FastaWriter - The FastaWriter interface is used to write out Fasta encoded files. There are implementations for nucleotide, protein, quality or sanger position FastaRecords.
Jillion considers a trace to be a genomic object that has an ID as well as nucleotide and quality sequences. This makes the output of most sequencing machines "traces". The org.jcvi.jillion.trace module and its file format specific subpackages support many different trace file formats for both sanger and next-gen sequencers.
Next-Gen Trace Files Supported
The Fastq page explains all the classes and capabilities of Jillion's fastq package. Jillion can read and write Fastq files encoded in SANGER, ILLUMINA or SOLEXA quality formats. It is also possible to convert from any of these formats into any other format.
Sanger Trace Files Supported
The Chromatogram page explains how Jillion can read and write chromatogram objects encoded in ztr, scf formats as well as read abi formatted chromatogram files. It is also possible to convert from any of these formats into any other writable format.
The org.jcvi.jillion.assembly module contains classes for working with output from genome assemblers. Jillion can handle contigs created by de-novo assemblers or by reference assemblers. It is even possible to create contig objects from "scratch".
- Contig Objects - A Jillion Contig object is the base class that all contigs derive from. Contig objects have the consensus sequence and all the underlying read alignments and gapped sequences that provide coverage for the consensus.
- CoverageMap - A CoverageMap is an Object that contains coverage information for a contiguous range of offset values. CoverageMaps can be created from cotngis to get the depth of coverage at each point in the contig or from any collection of objects that implement the Rangeable interface.
- SliceMap - Get the Slice representation of a Contig. Slices can be used for variant detection and consensus recalling.
- Consensus Recalling - Jillion supports many different consensus calling algorithms which can be used to change a contig's consensus.
- Contig Builders - Contig objects are immutable. Use ContigBuilders to modify already existing objects or to create new contigs from "scratch".
- Contig DataStores - DataStore implementations that wrap assembly files for many common assemblers including:
- Consed/Phrap ace - the .ace file is the file format used by the Phrap assembler and consed contig viewer/editor
- Celera Assembler asm the .asm file is the output from the Celera Assembler
- CLC Bio cas the .cas file is the output from the CLC Bio Assembly-Cell reference assembler.
- TIGR tasm the .tasm file format is the output from the TIGR Assembler.
- TIGR contig the .contig file format a contig file format mostly used by internal TIGR applications. It is a more concise output compared to the more verbose .tasm file.
The org.jcvi.jillion.maq module contains classes for working with binary encoded MAQ formats such as .bfq and .bfa files.
- Binary Fastq - package for reading and writing .bfq files.
- Binary Fasta - package for reading and writing .bfa files.
Jillion now supports reading and writing SAM and BAM files. The
org.jcvi.jillion.sam module contains classes for reading and writing SAM and BAM files.

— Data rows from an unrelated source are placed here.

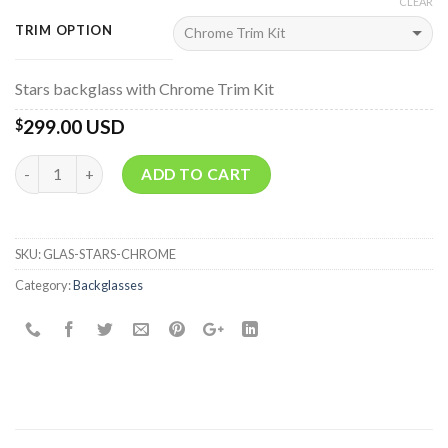
CLEAR
TRIM OPTION
Stars backglass with Chrome Trim Kit
299.00 USD
$
Quantity
ADD TO CART
SKU:
GLAS-STARS-CHROME
Category:
Backglasses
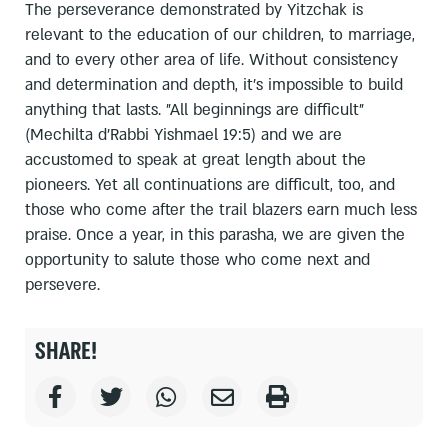
The perseverance demonstrated by Yitzchak is
relevant to the education of our children, to marriage,
and to every other area of life. Without consistency
and determination and depth, it's impossible to build
anything that lasts. "All beginnings are difficult"
(Mechilta d'Rabbi Yishmael 19:5) and we are
accustomed to speak at great length about the
pioneers. Yet all continuations are difficult, too, and
those who come after the trail blazers earn much less
praise. Once a year, in this parasha, we are given the
opportunity to salute those who come next and
persevere.
SHARE!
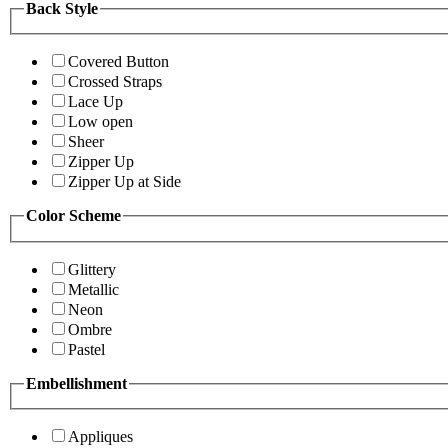
Back Style
Covered Button
Crossed Straps
Lace Up
Low open
Sheer
Zipper Up
Zipper Up at Side
Color Scheme
Glittery
Metallic
Neon
Ombre
Pastel
Embellishment
Appliques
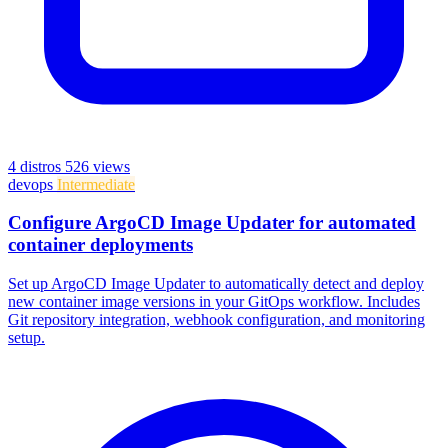
4 distros
526 views
devops
Intermediate
Configure ArgoCD Image Updater for automated
container deployments
Set up ArgoCD Image Updater to automatically detect and deploy
new container image versions in your GitOps workflow. Includes
Git repository integration, webhook configuration, and monitoring
setup.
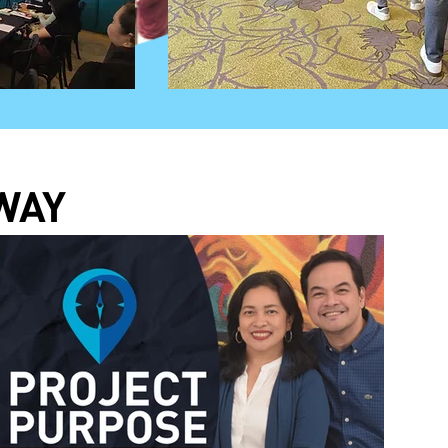
OK:
WAY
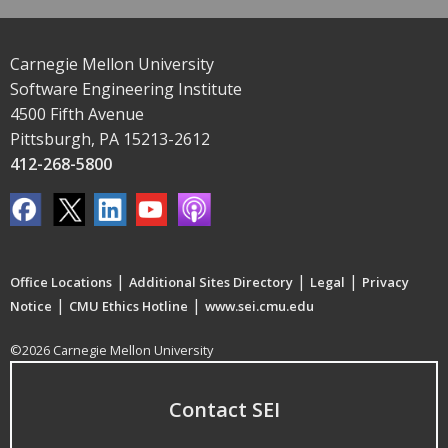
Carnegie Mellon University
Software Engineering Institute
4500 Fifth Avenue
Pittsburgh, PA 15213-2612
412-268-5800
|
|
|
Office Locations
Additional Sites Directory
Legal
Privacy
|
|
Notice
CMU Ethics Hotline
www.sei.cmu.edu
©2026 Carnegie Mellon University
Contact SEI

Jillion can also re-sort SAM and BAM as well as read and write BAM indexes (.bai files).
- SamHeader - class for working reading, writing and modifying information stored in a SAM or BAM header.
- Cigar - package for working with CIGAR data.
- SamRecord - class that represents a single line in a SAM file.
- Parsing SAM and BAM files
- SamFileDataStore - A special DataStore implementation that represents a single SAM or BAM file.
- SamWriter - classes and interfaces for writing SAM and BAM files.